Accordingly, the driving transistor Tr_D is turned off when the current flows in the direction of the source terminal while the drain terminal is floated with the high potential voltage VDD, and the voltage of the source becomes “Vref-Vth”. Here, Vth represents the threshold voltage of the driving transistor Tr_D. At this time, the voltage between the gate and the source of the driving TFT Tr_D is stored in the storage capacitor Cst, and sensing of the threshold voltage Vth of the driving TFT Tr_D is completed.

In the data input period T2 , the first scan signal in the second high state is supplied to the scan line SL, and the second scan signal in the low state is supplied to the sensing line SEL. Accordingly, the first switching transistor Tr_S1 is turned on in response to the first scan signal in the second high state, and the second switching transistor Tr_S2 is turned off in response to the second scan signal in the low state.

The data voltage Vdata from the data line DL is supplied to the first node n1, that is, the gate electrode of the driving transistor Tr_D through the turned-on first switching transistor Tr_S1. At this time, since the second node n2 is separated from the first node n1 by the driving transistor Tr_D in the turned-off state, the potential in the sensing period Ts is almost maintained as it is.

In the light emission period T3 , the driving transistor Tr_D is turned on by the data voltage Vdata transferred to the first node n1 . The turned-on driving transistor Tr_D generates a driving current according to the data signal supplied thereto, and the organic light emitting diode OLED emits light by the driving current.

Meanwhile, before the data input period T2, after a stabilization period Δt for a predetermined time in which the first and second switching transistors Tr_S1 and Tr_S2 are turned off, the first switching transistor Tr_S1 is turned on to provide a data voltage A data input period T2 in which (Vdata) is supplied to the first node n1 may be executed.

As shown in FIG. 3 , the organic light emitting display panel 102 having such sub-pixels is driven by a panel driver including a data driver 104 , a scan driver 106 , and a timing controller 108 .

The light emitting display panel 102 includes a plurality of sub-pixels arranged in a matrix form. As illustrated in FIG. 1 , each sub-pixel P includes first and second switching transistors Tr_S1 and Tr_S2 , a driving transistor Tr_D, a storage capacitor Cst, and an organic light emitting diode OLED.

The light emitting display panel 102 is divided into first to Nth (here, N is a natural number greater than 1) display blocks DB1 to DBN in units of i (here, i is a natural number greater than 1) horizontal lines. .

The timing controller 108 includes a control signal generator 110 , a memory controller 112 , and a memory 114 as shown in FIG. 4 .

The control signal generator 110 generates a scan control signal SCS and a data control signal DCS for controlling driving timings of the scan driver 106 and the data driver 104, respectively, based on a synchronization signal input from the outside. do.

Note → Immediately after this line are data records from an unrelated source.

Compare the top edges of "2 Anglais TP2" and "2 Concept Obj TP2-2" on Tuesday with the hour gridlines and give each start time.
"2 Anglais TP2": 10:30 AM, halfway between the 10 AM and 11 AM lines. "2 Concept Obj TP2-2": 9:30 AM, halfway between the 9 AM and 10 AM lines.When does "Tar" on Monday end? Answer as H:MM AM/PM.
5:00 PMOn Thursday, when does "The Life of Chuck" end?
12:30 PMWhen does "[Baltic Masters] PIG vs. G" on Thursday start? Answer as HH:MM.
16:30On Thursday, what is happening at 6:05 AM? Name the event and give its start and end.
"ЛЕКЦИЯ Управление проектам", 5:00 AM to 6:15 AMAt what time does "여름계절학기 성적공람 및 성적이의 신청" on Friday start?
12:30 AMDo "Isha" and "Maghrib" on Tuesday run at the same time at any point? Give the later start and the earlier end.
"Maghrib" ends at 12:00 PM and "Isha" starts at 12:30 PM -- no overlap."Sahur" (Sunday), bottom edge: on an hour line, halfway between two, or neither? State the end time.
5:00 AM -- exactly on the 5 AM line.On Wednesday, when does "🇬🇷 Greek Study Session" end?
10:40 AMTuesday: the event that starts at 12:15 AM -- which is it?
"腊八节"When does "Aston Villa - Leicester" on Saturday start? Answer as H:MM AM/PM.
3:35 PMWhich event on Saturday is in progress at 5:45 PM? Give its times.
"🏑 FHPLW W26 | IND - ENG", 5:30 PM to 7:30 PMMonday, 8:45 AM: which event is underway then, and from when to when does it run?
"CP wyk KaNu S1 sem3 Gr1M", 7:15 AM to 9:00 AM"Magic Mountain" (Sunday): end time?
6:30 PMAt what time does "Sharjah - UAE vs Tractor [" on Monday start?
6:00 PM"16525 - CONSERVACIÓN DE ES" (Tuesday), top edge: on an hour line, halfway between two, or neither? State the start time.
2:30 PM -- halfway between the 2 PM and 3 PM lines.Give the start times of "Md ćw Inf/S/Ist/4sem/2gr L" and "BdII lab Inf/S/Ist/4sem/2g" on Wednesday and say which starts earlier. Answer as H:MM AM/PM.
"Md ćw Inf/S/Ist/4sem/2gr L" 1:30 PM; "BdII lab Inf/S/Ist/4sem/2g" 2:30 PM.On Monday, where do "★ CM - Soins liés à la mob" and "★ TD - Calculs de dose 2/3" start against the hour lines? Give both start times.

The generated scan control signal SCS is supplied to the scan driver 106 , and the data control signal DCS is supplied to the data driver 104 . In particular, the control signal generating unit 110 generates a scan control signal SCS that allows the first and second scan signals of each display block DB to be sequentially driven in units of horizontal lines to the scan driver 106 . supply

The memory controller 112 controls the reading RD and the writing WR of the block memory BM included in the memory 114 . The memory control unit 112 causes the image data for each display block DB to be stored in the block memory BM, and the image data for each display block DB stored in the block memory BM is transferred to the data driver 104 . to be output as

The memory 114 includes N block memories BM for storing data of one frame so as to correspond to the light emitting display panel 102 driven by being divided into N display blocks DB. Each block memory BM stores pixel data corresponding to each display block DB. In this case, a line memory or a frame memory may be used instead of the block memory BM. Also, the memory 114 may include a smaller number of block memories BM than the number of display blocks DB. In this case, each block memory BM operates by alternately reading RD and writing WD. The memory 114 outputs image data for each display block stored in the block memory BM to the data driver 104 under the control of the memory controller 112 .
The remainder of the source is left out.